→ Required work
Which lines of the entries below include "middle"? List them all.

→ Data under study
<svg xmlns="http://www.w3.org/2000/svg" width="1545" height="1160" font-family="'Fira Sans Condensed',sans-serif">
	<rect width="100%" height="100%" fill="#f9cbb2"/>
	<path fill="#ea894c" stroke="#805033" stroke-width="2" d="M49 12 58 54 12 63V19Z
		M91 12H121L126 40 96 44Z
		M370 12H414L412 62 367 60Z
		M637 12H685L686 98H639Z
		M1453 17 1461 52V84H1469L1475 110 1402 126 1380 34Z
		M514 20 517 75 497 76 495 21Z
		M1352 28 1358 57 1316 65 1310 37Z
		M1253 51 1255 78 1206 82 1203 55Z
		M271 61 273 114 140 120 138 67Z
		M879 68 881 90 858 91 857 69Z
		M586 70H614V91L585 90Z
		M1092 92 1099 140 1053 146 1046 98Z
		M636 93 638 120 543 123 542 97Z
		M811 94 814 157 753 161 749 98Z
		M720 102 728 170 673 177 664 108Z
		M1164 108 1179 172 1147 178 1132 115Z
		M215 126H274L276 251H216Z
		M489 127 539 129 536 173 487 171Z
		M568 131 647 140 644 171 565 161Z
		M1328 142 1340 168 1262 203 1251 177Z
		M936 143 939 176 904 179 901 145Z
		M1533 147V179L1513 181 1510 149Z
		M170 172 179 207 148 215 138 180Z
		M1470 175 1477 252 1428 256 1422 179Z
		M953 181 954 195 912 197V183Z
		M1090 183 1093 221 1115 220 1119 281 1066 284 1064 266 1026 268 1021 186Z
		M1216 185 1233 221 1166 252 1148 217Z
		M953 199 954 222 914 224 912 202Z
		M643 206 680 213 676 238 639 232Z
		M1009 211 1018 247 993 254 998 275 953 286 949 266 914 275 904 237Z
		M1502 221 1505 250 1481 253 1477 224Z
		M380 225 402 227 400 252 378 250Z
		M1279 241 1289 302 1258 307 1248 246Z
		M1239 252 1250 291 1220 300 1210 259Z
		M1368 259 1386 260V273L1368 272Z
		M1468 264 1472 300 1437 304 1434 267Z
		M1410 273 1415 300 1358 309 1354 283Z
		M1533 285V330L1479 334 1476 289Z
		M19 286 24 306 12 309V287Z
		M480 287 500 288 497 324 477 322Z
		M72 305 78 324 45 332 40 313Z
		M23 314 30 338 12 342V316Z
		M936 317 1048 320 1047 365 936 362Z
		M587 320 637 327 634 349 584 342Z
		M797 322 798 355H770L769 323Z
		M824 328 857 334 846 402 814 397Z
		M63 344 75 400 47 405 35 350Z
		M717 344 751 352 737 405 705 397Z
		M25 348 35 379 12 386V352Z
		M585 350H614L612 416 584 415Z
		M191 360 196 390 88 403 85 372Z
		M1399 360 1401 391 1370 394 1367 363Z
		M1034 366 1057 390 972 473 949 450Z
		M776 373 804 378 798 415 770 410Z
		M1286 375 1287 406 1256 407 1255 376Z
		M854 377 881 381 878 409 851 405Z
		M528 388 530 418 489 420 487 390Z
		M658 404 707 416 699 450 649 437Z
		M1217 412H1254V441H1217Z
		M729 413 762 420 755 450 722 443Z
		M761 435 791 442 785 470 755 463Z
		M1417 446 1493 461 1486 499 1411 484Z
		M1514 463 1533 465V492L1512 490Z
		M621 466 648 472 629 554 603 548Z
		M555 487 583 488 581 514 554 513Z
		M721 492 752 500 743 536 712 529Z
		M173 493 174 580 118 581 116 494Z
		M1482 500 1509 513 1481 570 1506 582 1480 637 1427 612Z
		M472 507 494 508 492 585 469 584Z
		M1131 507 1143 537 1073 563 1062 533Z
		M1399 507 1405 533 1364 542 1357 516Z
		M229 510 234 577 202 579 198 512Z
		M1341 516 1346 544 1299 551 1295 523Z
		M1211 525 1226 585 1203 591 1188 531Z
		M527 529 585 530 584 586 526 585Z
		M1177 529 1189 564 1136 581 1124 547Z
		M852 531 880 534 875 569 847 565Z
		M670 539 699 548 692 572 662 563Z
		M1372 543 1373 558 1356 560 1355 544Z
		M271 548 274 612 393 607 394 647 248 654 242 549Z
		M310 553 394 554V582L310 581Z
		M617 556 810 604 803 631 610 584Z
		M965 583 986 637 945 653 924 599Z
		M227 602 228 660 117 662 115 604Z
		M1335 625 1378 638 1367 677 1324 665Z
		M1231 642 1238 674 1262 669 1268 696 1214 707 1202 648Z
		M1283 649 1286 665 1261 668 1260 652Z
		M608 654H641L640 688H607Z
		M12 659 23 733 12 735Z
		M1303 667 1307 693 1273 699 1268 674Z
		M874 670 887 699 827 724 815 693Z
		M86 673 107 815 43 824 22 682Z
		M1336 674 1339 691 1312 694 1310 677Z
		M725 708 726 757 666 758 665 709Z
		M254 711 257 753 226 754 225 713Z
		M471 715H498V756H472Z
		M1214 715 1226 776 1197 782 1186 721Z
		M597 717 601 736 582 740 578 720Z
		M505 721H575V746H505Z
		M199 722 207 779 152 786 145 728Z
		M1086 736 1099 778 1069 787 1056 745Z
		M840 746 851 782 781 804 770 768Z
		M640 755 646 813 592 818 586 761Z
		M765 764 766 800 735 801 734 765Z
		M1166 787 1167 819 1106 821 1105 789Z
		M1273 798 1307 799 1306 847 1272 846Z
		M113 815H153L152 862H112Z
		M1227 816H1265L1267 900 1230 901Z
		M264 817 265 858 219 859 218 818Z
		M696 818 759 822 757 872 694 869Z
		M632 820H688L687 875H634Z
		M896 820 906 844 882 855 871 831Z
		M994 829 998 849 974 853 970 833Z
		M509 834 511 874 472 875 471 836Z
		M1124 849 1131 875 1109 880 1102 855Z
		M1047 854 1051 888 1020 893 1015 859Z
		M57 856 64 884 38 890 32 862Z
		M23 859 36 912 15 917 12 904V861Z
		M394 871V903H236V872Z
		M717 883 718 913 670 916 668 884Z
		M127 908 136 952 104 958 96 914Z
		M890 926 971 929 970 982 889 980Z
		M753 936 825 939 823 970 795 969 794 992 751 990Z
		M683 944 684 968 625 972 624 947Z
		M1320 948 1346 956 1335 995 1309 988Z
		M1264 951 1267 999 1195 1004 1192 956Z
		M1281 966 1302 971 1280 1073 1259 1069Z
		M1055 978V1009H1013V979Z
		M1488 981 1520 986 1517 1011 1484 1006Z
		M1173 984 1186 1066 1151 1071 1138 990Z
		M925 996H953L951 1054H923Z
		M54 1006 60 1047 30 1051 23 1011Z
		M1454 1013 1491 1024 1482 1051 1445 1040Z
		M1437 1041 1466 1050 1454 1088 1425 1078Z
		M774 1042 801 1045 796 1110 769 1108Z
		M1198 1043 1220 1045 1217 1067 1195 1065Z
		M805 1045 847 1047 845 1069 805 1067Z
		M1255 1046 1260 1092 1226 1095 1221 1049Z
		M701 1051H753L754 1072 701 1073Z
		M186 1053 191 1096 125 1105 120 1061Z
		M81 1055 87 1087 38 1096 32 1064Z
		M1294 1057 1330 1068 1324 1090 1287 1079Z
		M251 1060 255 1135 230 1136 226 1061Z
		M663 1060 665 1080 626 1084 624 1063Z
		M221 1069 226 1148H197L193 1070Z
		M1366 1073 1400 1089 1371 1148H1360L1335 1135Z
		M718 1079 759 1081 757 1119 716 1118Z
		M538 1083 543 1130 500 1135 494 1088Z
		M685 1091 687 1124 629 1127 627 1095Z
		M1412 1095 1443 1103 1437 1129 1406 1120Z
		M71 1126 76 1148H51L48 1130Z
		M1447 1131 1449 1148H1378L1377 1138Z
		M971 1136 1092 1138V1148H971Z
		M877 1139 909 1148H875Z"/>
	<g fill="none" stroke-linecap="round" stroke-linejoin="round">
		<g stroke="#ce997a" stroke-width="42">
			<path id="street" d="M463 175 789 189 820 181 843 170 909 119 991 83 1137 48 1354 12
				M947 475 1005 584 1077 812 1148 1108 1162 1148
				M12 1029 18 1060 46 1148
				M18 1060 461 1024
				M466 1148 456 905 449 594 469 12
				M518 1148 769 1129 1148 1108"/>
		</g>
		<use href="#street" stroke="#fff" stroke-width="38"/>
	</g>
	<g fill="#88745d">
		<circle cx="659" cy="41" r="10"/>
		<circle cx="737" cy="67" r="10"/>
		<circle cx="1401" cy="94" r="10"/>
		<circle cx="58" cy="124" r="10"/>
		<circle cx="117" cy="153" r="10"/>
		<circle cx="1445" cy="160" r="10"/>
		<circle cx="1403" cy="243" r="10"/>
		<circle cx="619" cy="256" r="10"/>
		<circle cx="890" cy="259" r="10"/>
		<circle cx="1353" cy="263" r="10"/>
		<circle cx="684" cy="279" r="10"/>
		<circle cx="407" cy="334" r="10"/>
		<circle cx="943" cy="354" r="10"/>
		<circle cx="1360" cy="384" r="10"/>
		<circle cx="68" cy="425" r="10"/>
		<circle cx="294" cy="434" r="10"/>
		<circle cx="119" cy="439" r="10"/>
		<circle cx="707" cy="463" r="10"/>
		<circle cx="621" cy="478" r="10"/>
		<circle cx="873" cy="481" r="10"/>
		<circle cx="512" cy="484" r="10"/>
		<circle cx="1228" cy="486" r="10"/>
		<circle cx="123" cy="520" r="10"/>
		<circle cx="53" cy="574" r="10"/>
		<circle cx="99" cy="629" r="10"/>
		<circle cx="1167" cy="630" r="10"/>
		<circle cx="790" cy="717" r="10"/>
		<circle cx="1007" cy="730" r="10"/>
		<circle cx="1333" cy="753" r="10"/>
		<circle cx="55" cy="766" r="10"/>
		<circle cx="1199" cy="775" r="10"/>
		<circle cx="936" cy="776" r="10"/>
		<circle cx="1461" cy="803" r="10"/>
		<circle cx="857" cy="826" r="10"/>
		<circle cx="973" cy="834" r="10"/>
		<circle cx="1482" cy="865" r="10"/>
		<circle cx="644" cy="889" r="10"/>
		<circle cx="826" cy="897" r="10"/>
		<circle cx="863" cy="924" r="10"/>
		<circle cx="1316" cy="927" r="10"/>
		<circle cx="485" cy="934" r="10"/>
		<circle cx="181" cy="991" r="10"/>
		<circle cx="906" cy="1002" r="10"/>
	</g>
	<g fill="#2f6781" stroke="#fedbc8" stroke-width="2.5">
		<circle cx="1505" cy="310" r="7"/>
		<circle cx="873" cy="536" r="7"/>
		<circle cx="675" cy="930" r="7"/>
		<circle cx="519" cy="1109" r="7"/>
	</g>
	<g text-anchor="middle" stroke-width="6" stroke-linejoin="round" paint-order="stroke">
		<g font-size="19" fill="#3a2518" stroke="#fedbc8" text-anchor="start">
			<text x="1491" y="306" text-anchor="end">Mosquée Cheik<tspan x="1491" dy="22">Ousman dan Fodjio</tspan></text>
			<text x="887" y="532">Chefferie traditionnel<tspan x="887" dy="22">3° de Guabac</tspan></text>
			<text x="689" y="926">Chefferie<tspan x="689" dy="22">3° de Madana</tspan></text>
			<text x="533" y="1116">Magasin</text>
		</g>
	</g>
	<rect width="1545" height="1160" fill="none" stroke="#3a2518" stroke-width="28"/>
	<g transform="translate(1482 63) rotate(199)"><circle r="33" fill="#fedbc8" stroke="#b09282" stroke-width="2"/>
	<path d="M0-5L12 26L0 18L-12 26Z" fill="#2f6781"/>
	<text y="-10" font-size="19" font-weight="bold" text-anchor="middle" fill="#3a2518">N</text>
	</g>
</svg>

→ Solution to the problem
	<g text-anchor="middle" stroke-width="6" stroke-linejoin="round" paint-order="stroke">
	<text y="-10" font-size="19" font-weight="bold" text-anchor="middle" fill="#3a2518">N</text>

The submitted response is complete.